AVÂLÎ

العوالي

Âlî isnadla rivayet edilen hadisleri toplayan kitap türü.

Avâlî, âliye kelimesinin çoğulu olup “bir şeyin üst tarafı, mızrağın yarıdan yukarı kısmı” anlamına gelmektedir. Medine’nin doğusunda bulunan 2-3 mil uzaklıktaki köylere de âliye denmektedir (bk. Ebû Dâvûd, “Salât”, 5).

Hadislerin en eski rivayetlerine (âlî isnad) sahip olma arzusu daha sahâbe döneminde başlamıştır (Hatîb, II, 223). Muhaddislerin büyük ilgisini çeken âlî isnadlı hadisleri, konularını dikkate almaksızın müstakil kitaplarda toplamayı hedef alan avâlî kitapları erken bir devirde telif edilmeye başlanmıştır. Hişâm b. Urve’nin kaleme aldığı el-ǾAvâlî min hadîsi Hişâm b. ǾÖmer (Zâhiriyye Ktp., nr. 61), bilindiği kadarıyla bu nevin ilk mahsulüdür. Avâlîlerin telif tarzları ve hedefleri arasında bazı farklılıklar mevcuttur. Bunları şöyle sıralamak mümkündür: 1. Bir hadisi esas alıp o hadisin âlî isnadlı rivayetlerini toplayanlar. Hişâm b. Urve’nin adı geçen el-ǾAvâlî’si bunun bir örneğini teşkil eder. 2. Bir hadis imamının âlî isnadlı hadislerini toplayanlar. Eyyûb b. Abdullah el-Firebrî’nin, Buhârî’nin âlî isnadlı hadislerini topladığı el-ǾAvâli’s-sıhâĥ’ı (Zâhiriyye Ktp., nr. 70/ 4) ile İbn Hacer el-Askalânî’nin ǾAvâlî İmâm Müslim’i (nşr. Muhammed el-Meczûb, Tunus 1973; Kemal Yûsuf el-Hut, Beyrut 1985) bu türün örneklerindendir. 3. Herhangi bir hadis imamını esas almaksızın âlî isnadlı hadisleri toplayanlar.

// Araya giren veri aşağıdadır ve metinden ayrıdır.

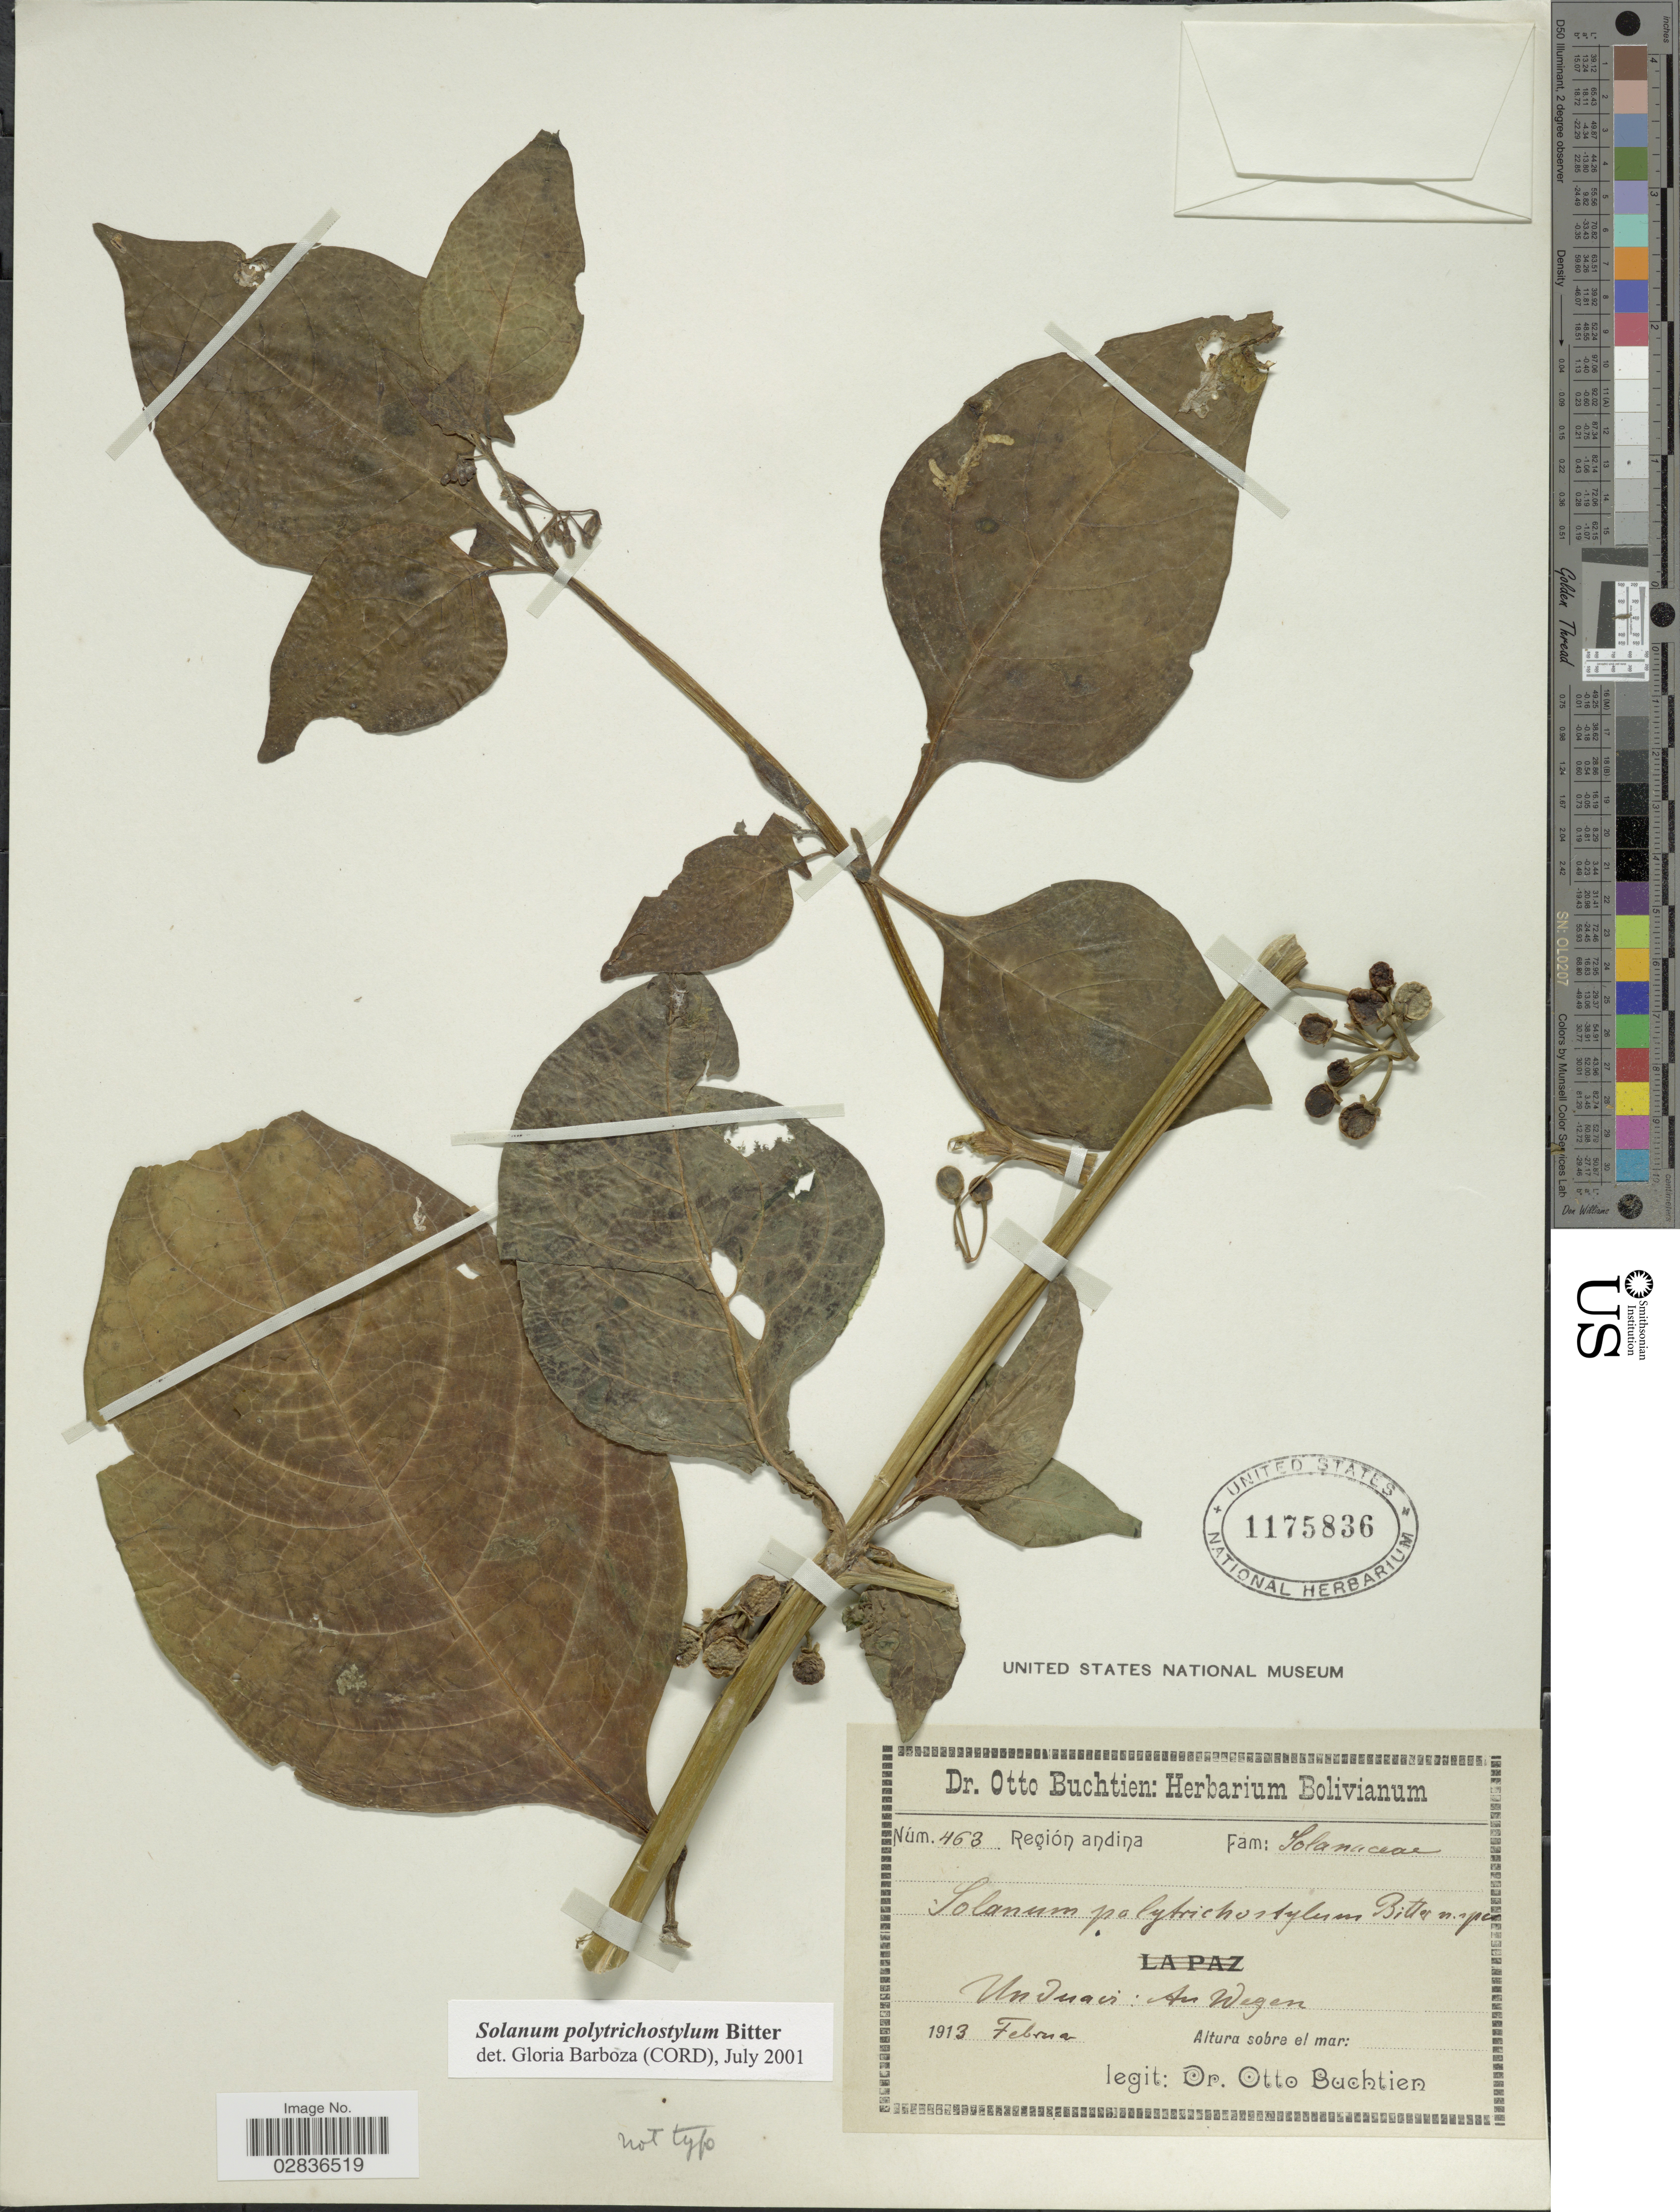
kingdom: Plantae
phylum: Tracheophyta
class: Magnoliopsida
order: Solanales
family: Solanaceae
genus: Solanum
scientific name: Solanum polytrichostylum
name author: Bitter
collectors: O. Buchtien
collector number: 463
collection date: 1913-02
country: Bolivia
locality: Región andina. Unduavi: Au Wegen.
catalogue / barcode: US 1175836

Ebû Zekeriyyâ el-Müzekkî’nin el-ǾAvâlî’si (Zâhiriyye Ktp., nr. 40/8) bu türdendir. 4. Hadis râvilerinden belli bir tabakanın âlî isnadlı hadislerini toplayanlar. Ebû Mûsâ el-Medînî’nin ǾAvâli’t-tâbiǾîn’i böyledir. 5. Kırk hadisten meydana gelen avâlîler. İbrâhim b. Hasan el-Kürdî’nin Cenâhu’n-necâh bi’l-Ǿavâli’s-sıhâĥ’ı (Köprülü Ktp., nr. 297/1) bu türe örnek teşkil eder.

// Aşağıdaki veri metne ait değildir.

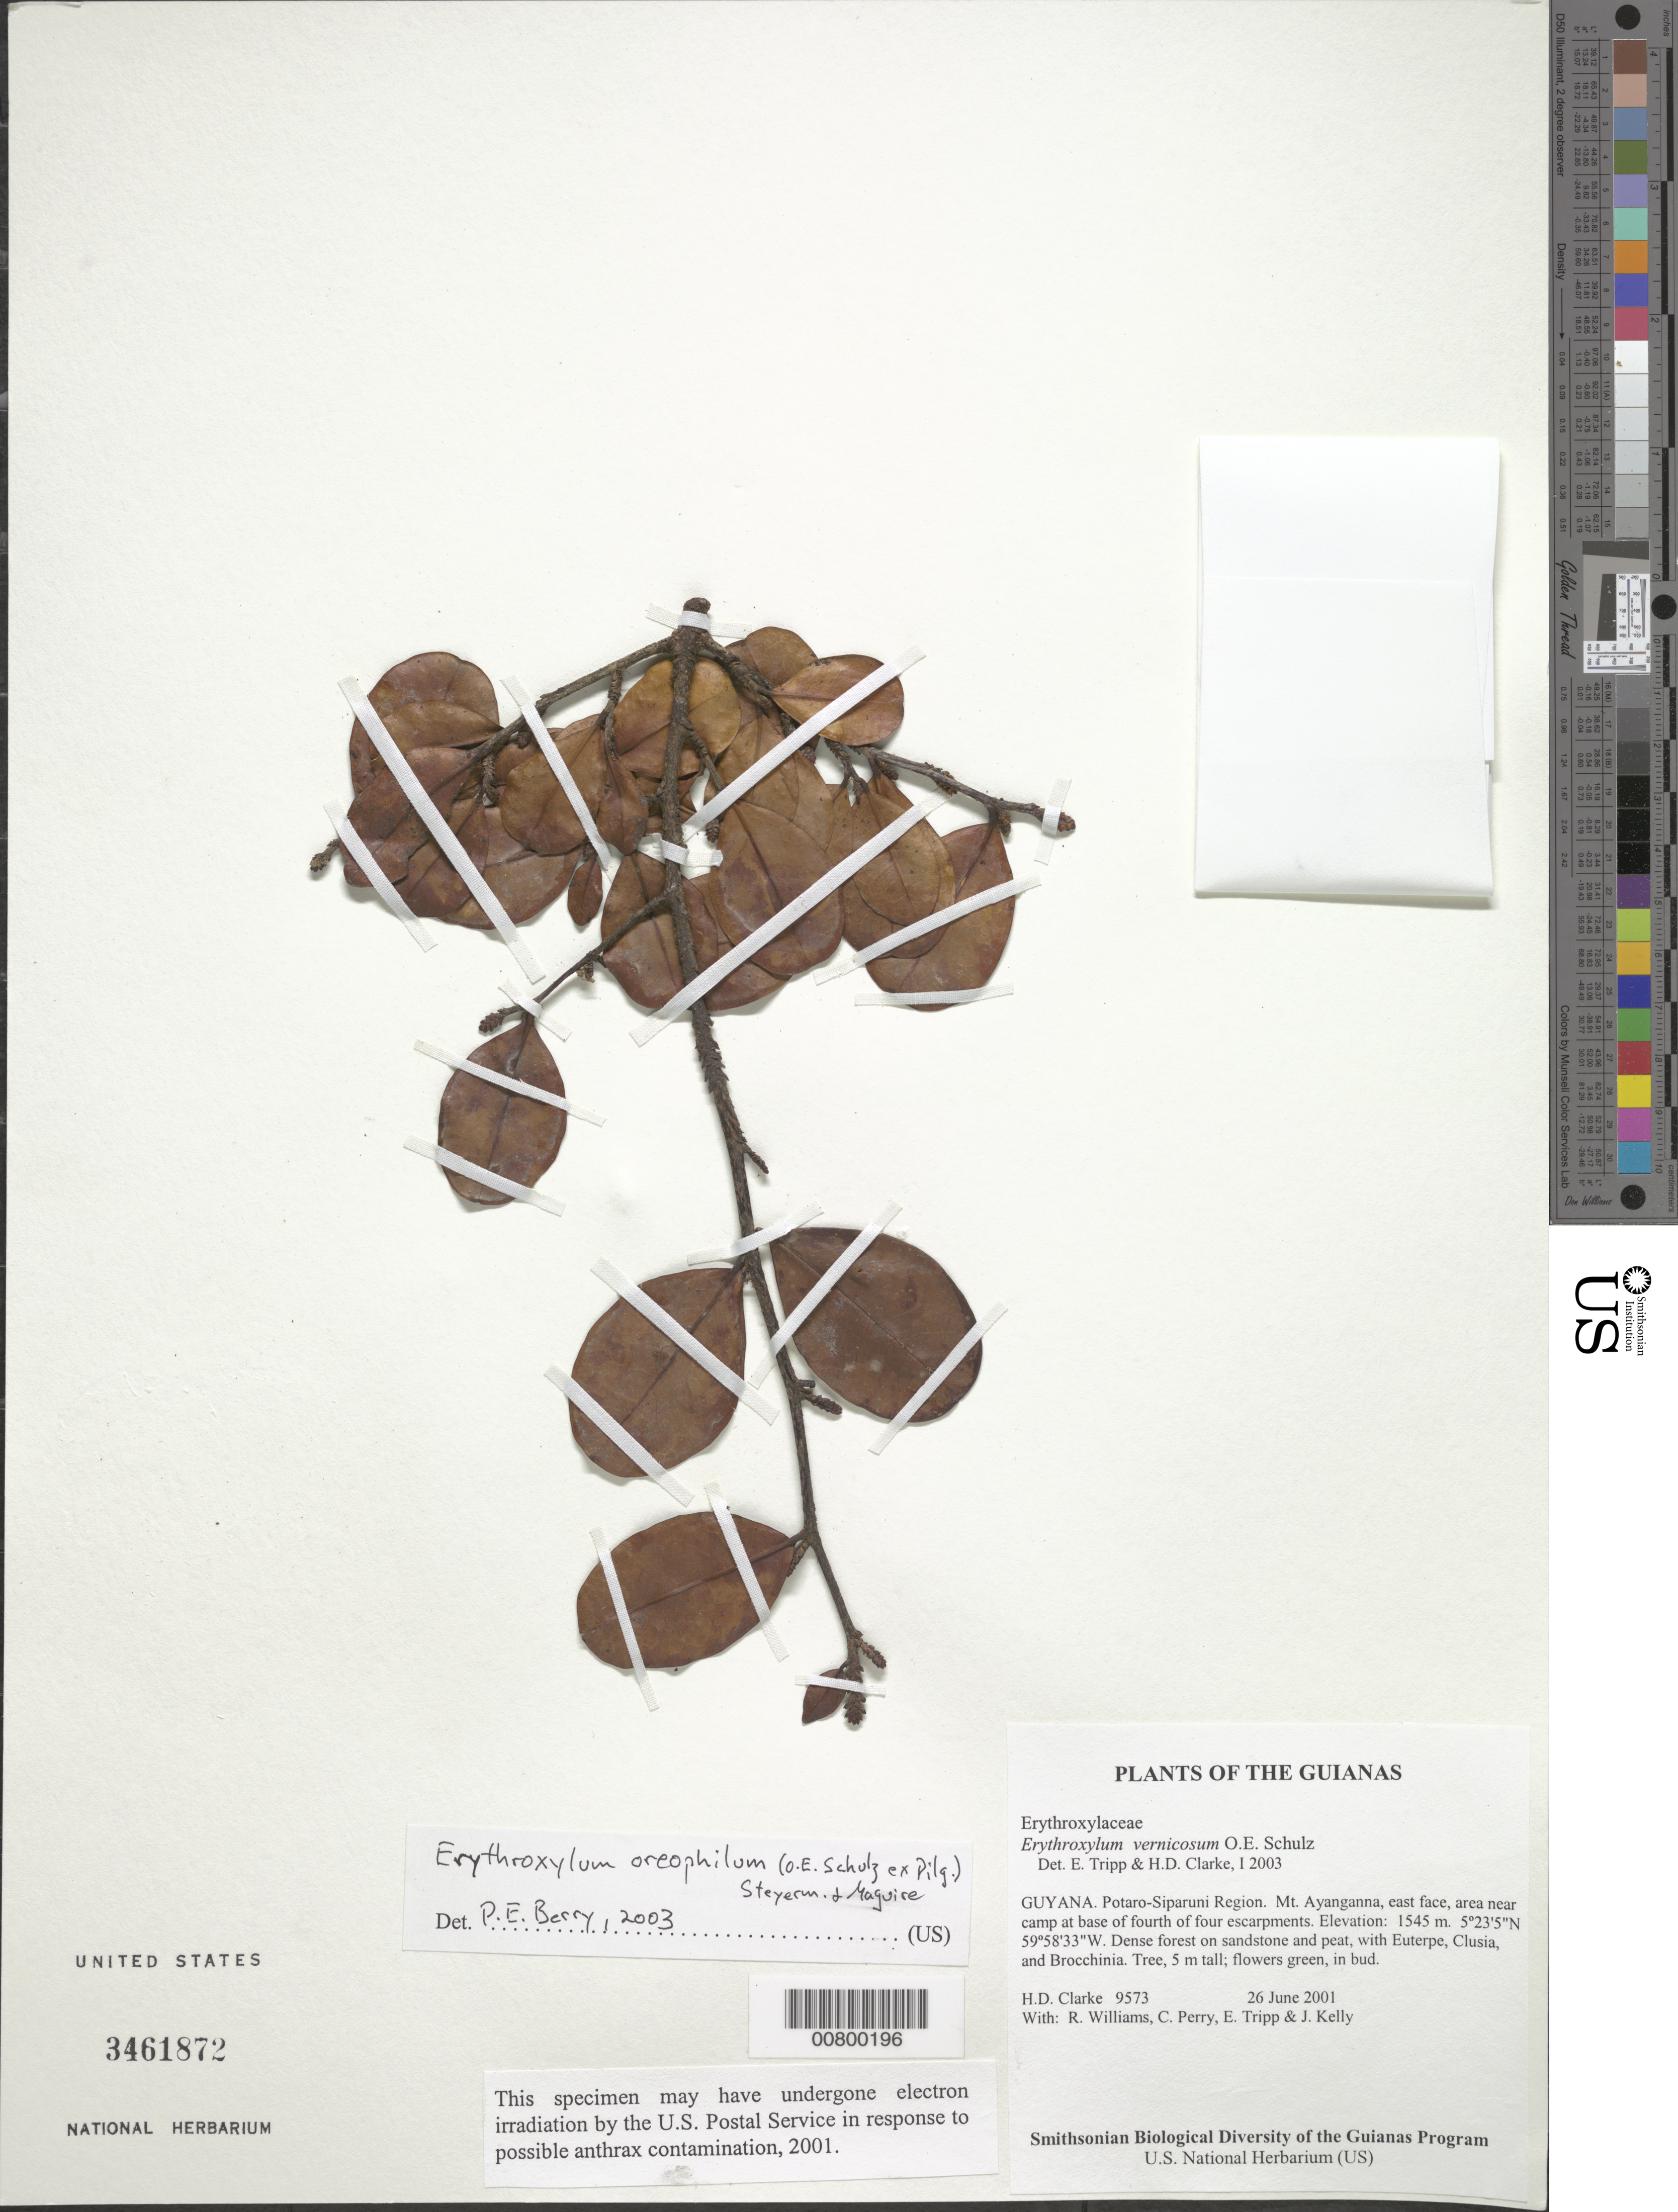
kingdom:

Adları avâlî olmamakla beraber senedlerindeki râvi sayısına göre sünâiyyât, sülâsiyyât, rubâiyyât..., uşâriyyât gibi isimler alan eserler de âlî isnadlı hadisleri toplamak maksadıyla kaleme alınmıştır.

BİBLİYOGRAFYA:

Kāmus Tercümesi, “Ǿaly” md.; Wensinck, MuǾcem, “Ǿaly”, “Ǿavl” md.leri; Ebû Dâvûd, “Salât”, 5; Hatîb, el-CâmiǾli-aħlâkı’r-râvî ve âdâbi’s-sâmiǾ, Riyad 1402/1982, II, 223; Keşfü’ž-žunûn, I, 1178-1179; Serkîs, MuǾcem, I, 153; Kettânî, er-Risâletü’l-müstetrafe, s. 164-165; Abdülhay el-Kettânî, Fihrisü’l-fehâris, II, 869; Tecrid Tercemesi, I, 191; Sezgin, GAS, I, 89, 126, 227; a.mlf., Buhârî’nin Kaynakları, İstanbul 1956, s. 306; Kehhâle, MuǾcemü’l-müǿellifîn, XI, 76; Şâkir Mahmûd Abdülmün‘im, İbn Hacer el-Askalânî, Bağdad 1978, I, 389-390; Müneccîd, MuǾcem, IV, 18.